Most of us live lives that are far too frantic. We are busy from morning to night with work, kids, cleaning, meals, answering e-mail, and a hundred other things. When I finally sit down in the evening to relax and catch up with CNN, I usually fall fast asleep in my recliner! Did that ever happen to you? Perhaps you wake up with someone asking you “Aren’t you listening?” Perhaps the show is almost over, and you’ve missed the main point and whatever you’re watching doesn’t make any sense. When that happens to me, I get up from my chair and go to bed!
The apostles in today’s gospel fall asleep during prayer on the mountain. I’ve done that, too. The disciples wake to witness Jesus’ conversation with Elijah and Moses about His upcoming journey to Jerusalem and his own personal exodus. They awake to see the transfigured glory of the Lord, but miss the conversation on how it will happen. Mark lets us know that glorification always takes for granted suffering.
Jesus transfiguration can’t erase the reality of his self-offering. Glory comes through the cross. This is the paradox of our faith. We too need to embrace suffering in order to find our way of life.

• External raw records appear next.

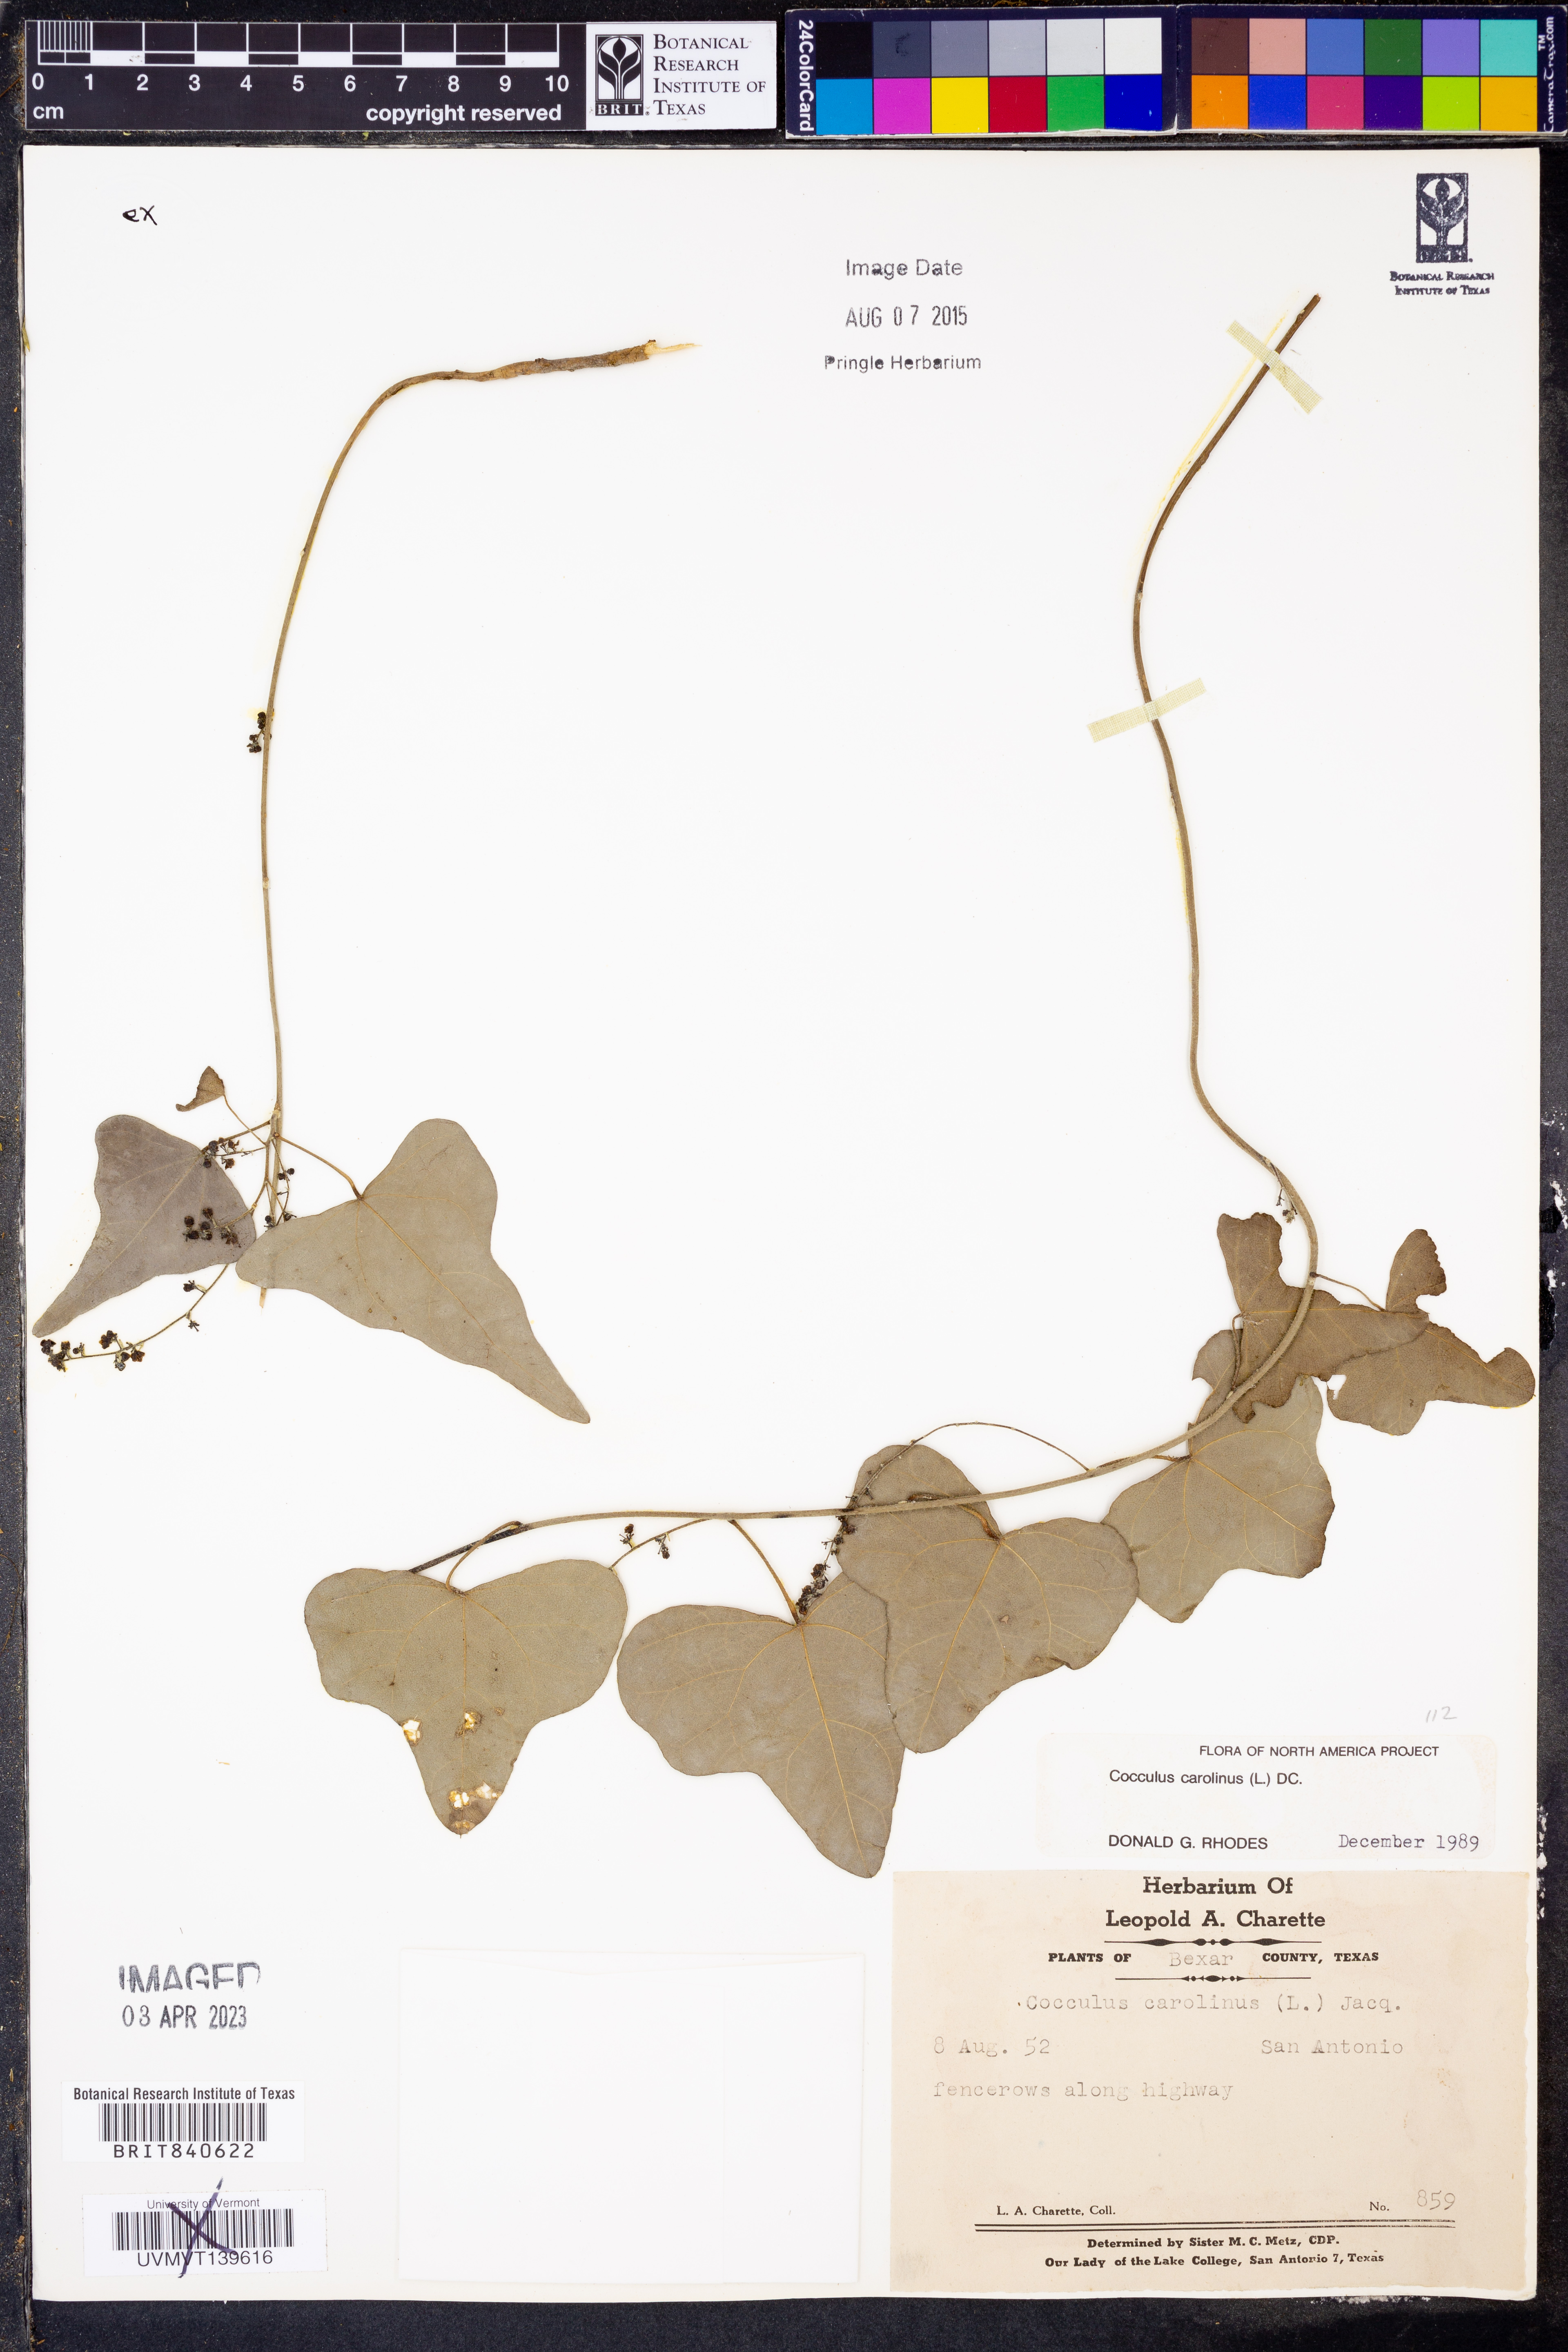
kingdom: Plantae
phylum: Tracheophyta
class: Magnoliopsida
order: Ranunculales
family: Menispermaceae
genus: Cocculus
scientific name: Cocculus carolinus
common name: Carolina moonseed
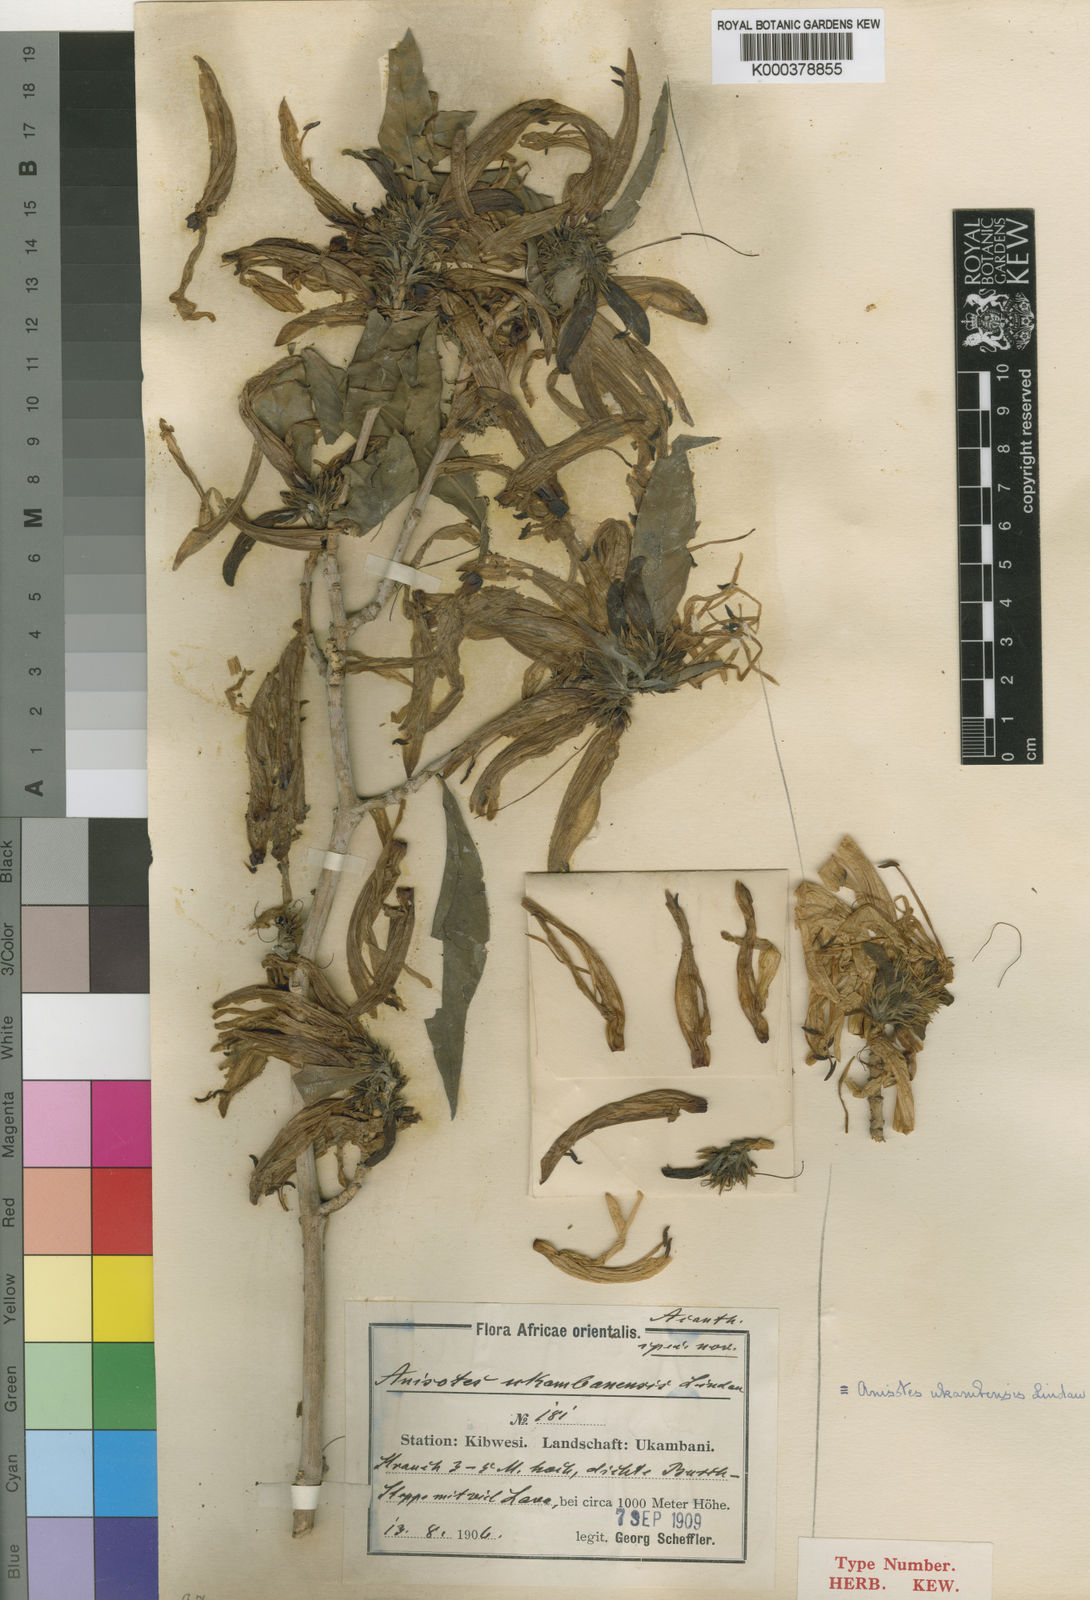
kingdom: Plantae
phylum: Tracheophyta
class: Magnoliopsida
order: Lamiales
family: Acanthaceae
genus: Anisotes
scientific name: Anisotes ukambensis
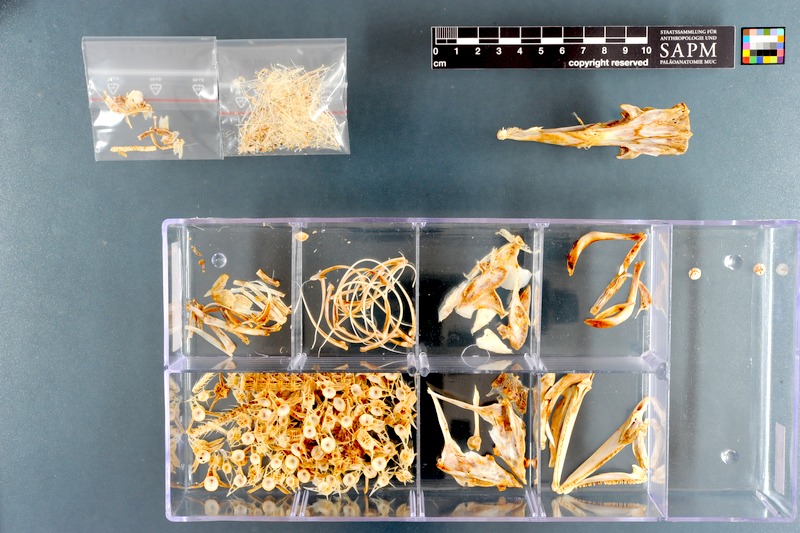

Peter wants to remain in the place of glory, in the clouds. He asks to set up tents for the three. The only way to remain in Jesus’ glory is to accept the challenge of our baptism and recognize Jesus as the beloved son and “listen to him.” This means that we take to heart the gospel. Daily we must die to ourselves and live for others. Even in the glorious moment of transfiguration we’re reminded that the only way to remain in that glory is to die to self.
Peter and his friends were asleep and became fully awake thanks to what they saw. We need to see the presence of God around us and become fully awake to our call to be disciples of Jesus every day of our lives and in every circumstance in which we find ourselves without any excuses. We have to come off our own mountain and journey with Jesus to Jerusalem during this season of Lent and always.
Today St. Paul compares the fate of true believers with that of opponents of the gospel. He warns his hearers to follow his own example and the example of those who imitate him in his commitment to Christian living. The enemies St. Paul mentions were Gnostic Christians whose view of the end times led them to believe that they had already passed into some sort of a spiritualized form of existence. They saw little value in embracing suffering or the cross of Christ, since they were already living “resurrected” lives.
True believers know that we have to embrace the cross, and then, with Christ's coming, we will be transformed into his glory. Today’s reading of the gospel of the transfiguration reminds us of the path Jesus must take, and the path we must take as his disciples.